═════ RECORDS TO PROCESS

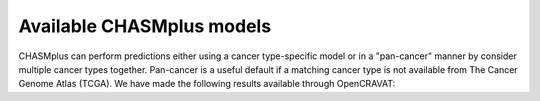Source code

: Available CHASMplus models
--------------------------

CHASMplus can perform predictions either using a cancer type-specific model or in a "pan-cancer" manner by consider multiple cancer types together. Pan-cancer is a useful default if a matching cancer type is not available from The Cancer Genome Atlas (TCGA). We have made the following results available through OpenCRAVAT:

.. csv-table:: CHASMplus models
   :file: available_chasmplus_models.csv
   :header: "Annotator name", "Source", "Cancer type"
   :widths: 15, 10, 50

══════════

* [INSTRUCTIONS TO FOLLOW] Give back, word for word, only the lines from the one containing "CHASMplus can perform" through the closing line of the entries.

* [PROBLEM SOLUTION]
CHASMplus can perform predictions either using a cancer type-specific model or in a "pan-cancer" manner by consider multiple cancer types together. Pan-cancer is a useful default if a matching cancer type is not available from The Cancer Genome Atlas (TCGA). We have made the following results available through OpenCRAVAT:

.. csv-table:: CHASMplus models
   :file: available_chasmplus_models.csv
   :header: "Annotator name", "Source", "Cancer type"
   :widths: 15, 10, 50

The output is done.